In essays, scholars demonstrate that the history of Texans' quests to secure inalienable rights and expand government-protected civil rights has been one of sto
In Search of the Racial Frontier: African Americans in the American West 1528-1990
Language: en
Pages: 450
Authors: Quintard Taylor
Categories: History
Type: BOOK - Published: 1999-05-17 - Publisher: W. W. Norton & Company

DOWNLOAD EBOOK

The American West is mistakenly known as a region with few African Americans and virtually no black history.
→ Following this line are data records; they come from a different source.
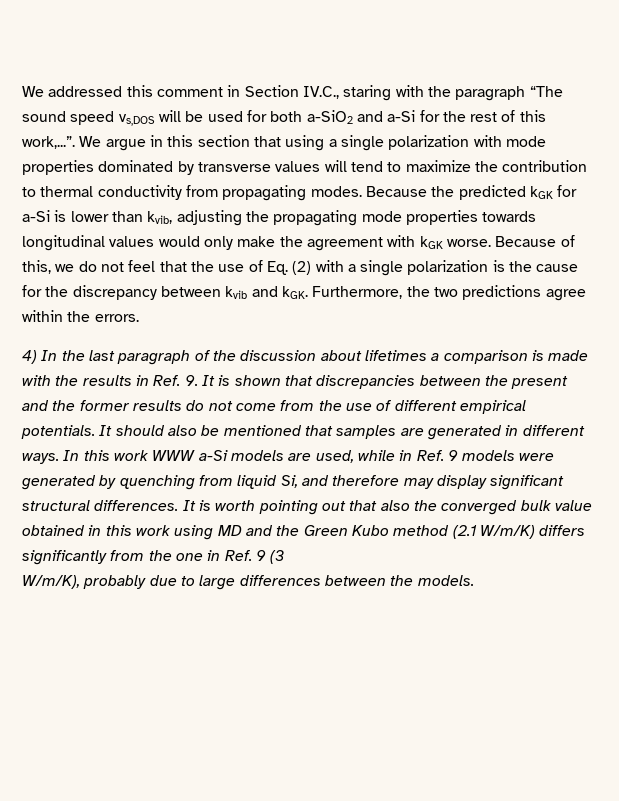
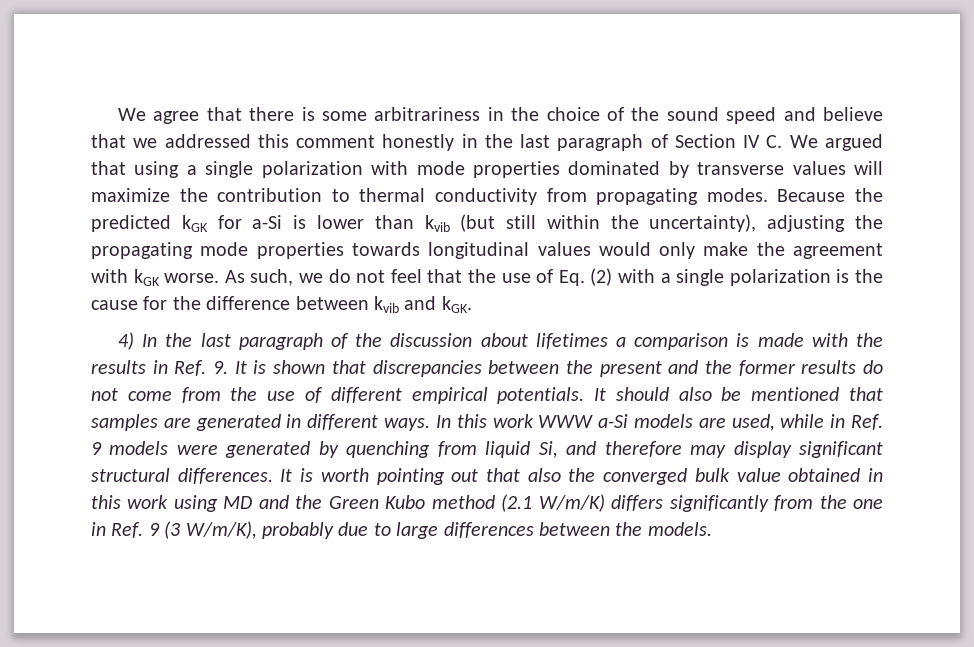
[22,85,563,101] [22,110,546,126] [22,135,250,151] We addressed this comment in Section IV.C., staring with the paragraph “The sound speed vs,DOS will be used for both a-SiO2 and a-Si for the rest of this work,...”. We argue in this section -> [117,107,883,124] [91,134,883,151] We agree that there is some arbitrariness in the choice of the sound speed and believe that we addressed this comment honestly in the last paragraph of Section IV C. We argued
[350,161,402,172] tend to -> (883, 168) none
[147,211,173,224] kvib, -> [424,214,757,232] kvib (but still within the uncertainty),
[495,235,575,247] [22,260,51,274] Because of this, -> [224,269,294,286] As such,
[72,285,157,300] discrepancy -> [206,296,291,310] difference
[312,285,586,301] [22,310,139,322] Furthermore, the two predictions agree within the errors. -> (472, 304) none
(285, 557) // -> (181, 530) none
This work challenges that view in a chronicle that
Civil Rights in the Texas Borderlands
Language: en
Pages: 280
Authors: Will Guzman
Categories: Political Science
Type: BOOK - Published: 2015-01-30 - Publisher: University of Illinois Press

DOWNLOAD EBOOK

In 1907, physician Lawrence A. Nixon fled the racial violence of central Texas to settle in the border town of El Paso. There he became a community and civil ri
Inventing the Fiesta City
Language: en
Pages: 248
Authors: Laura Hernández-Ehrisman
Categories: History
Type: BOOK - Published: 2016-03-17 - Publisher: University of New Mexico Press

DOWNLOAD EBOOK

The story of how the multicultural identity of San Antonio, Texas, has been shaped and polished through its annual fiesta since the late nineteenth century.